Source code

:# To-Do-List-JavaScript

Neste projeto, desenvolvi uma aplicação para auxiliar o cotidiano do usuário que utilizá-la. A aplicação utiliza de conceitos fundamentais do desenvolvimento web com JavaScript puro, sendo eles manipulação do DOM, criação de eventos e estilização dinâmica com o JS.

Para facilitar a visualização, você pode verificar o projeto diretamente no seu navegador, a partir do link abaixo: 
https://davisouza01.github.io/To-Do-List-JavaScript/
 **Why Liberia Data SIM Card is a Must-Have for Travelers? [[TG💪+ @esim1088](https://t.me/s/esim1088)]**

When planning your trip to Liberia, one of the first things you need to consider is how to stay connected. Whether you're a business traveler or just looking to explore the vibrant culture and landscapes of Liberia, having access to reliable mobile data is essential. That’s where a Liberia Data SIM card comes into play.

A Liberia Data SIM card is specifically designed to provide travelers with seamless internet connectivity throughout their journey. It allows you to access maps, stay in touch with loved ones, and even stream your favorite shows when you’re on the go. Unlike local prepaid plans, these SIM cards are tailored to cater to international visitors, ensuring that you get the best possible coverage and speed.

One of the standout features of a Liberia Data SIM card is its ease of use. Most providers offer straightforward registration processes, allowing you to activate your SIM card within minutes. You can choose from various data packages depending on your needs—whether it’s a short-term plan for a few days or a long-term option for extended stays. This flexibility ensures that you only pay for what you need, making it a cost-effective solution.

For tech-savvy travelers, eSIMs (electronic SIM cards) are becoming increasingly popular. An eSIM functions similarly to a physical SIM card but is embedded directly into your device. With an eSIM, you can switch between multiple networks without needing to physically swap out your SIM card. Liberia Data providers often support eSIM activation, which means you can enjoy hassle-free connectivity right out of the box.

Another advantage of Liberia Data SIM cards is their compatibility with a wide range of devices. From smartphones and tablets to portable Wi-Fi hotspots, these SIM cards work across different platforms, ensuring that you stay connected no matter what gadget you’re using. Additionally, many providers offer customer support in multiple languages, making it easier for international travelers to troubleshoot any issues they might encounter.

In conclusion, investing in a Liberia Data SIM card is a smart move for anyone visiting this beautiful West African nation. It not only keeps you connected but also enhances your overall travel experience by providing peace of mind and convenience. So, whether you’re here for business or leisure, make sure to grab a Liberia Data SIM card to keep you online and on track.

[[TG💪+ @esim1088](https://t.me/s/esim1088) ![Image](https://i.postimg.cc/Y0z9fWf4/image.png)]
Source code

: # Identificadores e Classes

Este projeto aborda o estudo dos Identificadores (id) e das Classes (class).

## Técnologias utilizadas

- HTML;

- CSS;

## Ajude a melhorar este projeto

····················

When a line above contains the string "cards", copy that line.

Response:
A Liberia Data SIM card is specifically designed to provide travelers with seamless internet connectivity throughout their journey. It allows you to access maps, stay in touch with loved ones, and even stream your favorite shows when you’re on the go. Unlike local prepaid plans, these SIM cards are tailored to cater to international visitors, ensuring that you get the best possible coverage and speed.
For tech-savvy travelers, eSIMs (electronic SIM cards) are becoming increasingly popular. An eSIM functions similarly to a physical SIM card but is embedded directly into your device. With an eSIM, you can switch between multiple networks without needing to physically swap out your SIM card. Liberia Data providers often support eSIM activation, which means you can enjoy hassle-free connectivity right out of the box.
Another advantage of Liberia Data SIM cards is their compatibility with a wide range of devices. From smartphones and tablets to portable Wi-Fi hotspots, these SIM cards work across different platforms, ensuring that you stay connected no matter what gadget you’re using. Additionally, many providers offer customer support in multiple languages, making it easier for international travelers to troubleshoot any issues they might encounter.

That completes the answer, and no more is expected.